More than a third (34.95%) of the cases reported were linked to bullying and harassment, making it the most prevalent cause of workplace psychological harm.
"The fact that 1,219 workplace psychological injury claims passed through our firm in a single year tells you the scale of what's happening," said LHD Lawyers CEO James Bodel.
"When more than a third of those cases involve bullying and harassment, that's not isolated behaviour, that's a national pattern."
According to the findings, bullying and harassment were the leading causes of psychological personal injury claims in all states except Western Australia and South Australia, where physical assault was the primary cause of claims.
Victoria reported the highest bullying and harassment rate at 49.43%, followed by Queensland (40.91%), New South Wales (39.42%), and the Australian Capital Territory (36.36%).
Other reasons for psychological injury claims
Meanwhile, the second-highest reason for workplace psychological injury claims was physical assault and violence, accounting for 20.26% of the reports.

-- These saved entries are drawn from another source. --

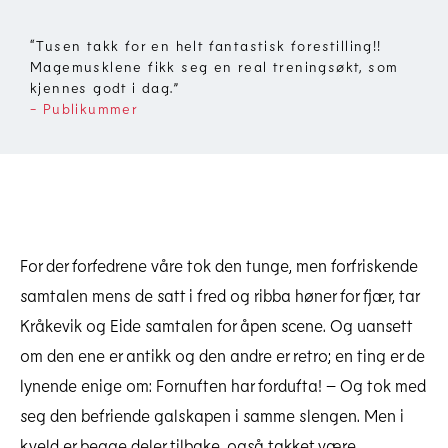
“
Tusen takk for en helt fantastisk forestilling!!
Magemusklene fikk seg en real treningsøkt, som
kjennes godt i dag.
”
- Publikummer
For der forfedrene våre tok den tunge, men forfriskende
samtalen mens de satt i fred og ribba høner for fjær, tar
Kråkevik og Eide samtalen for åpen scene. Og uansett
om den ene er antikk og den andre er retro; en ting er de
lynende enige om: Fornuften har fordufta! – Og tok med
seg den befriende galskapen i samme slengen. Men i
kveld er begge deler tilbake, også takket være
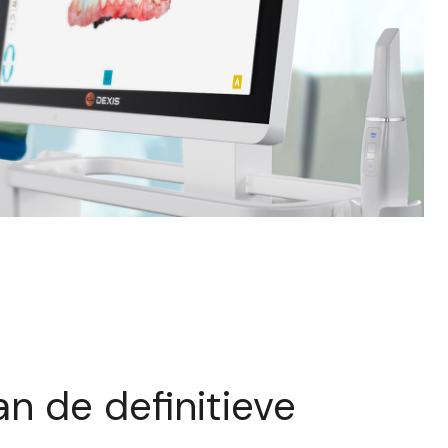
an de definitieve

Other reasons include:
- General or non-specific work experiences (12.14%)
- Physical accident or injury (11.81%)
- Traumatic incident or witness event (5.5%)
- Sexual harassment or assault (3.69%)
- Workload or work stress (3.28%)
- Verbal abuse or threats (2.1%)
- Equipment or machinery failure (1.72%)
- Unsafe work conditions or environmental hazards (1.39%)
- Toxic workplace culture (0.98%)
- Allegations, accusations, or investigations (0.49%)
- Management or performance issues (0.49%)
- Customer, client, or patient aggression (0.41%)
- Personal or non-work incident (0.41%)
- Discrimination or racism (0.25%)
- Animal attack or incident (0.08%)
"We released this data because the firms representing injured workers often see what regulators and employers don't," Bodel said.
"Bringing it into the open is the first step toward making Australian workplaces accountable for the harm they're causing."
The findings come as employers in Australia are facing increasing pressure to manage the risk of psychosocial hazards in the workplace.
As of December 2025, all Australian states and territories have psychosocial hazard regulations in force, requiring employers to identify, assess, and control psychosocial risks at work so far as is reasonably practicable.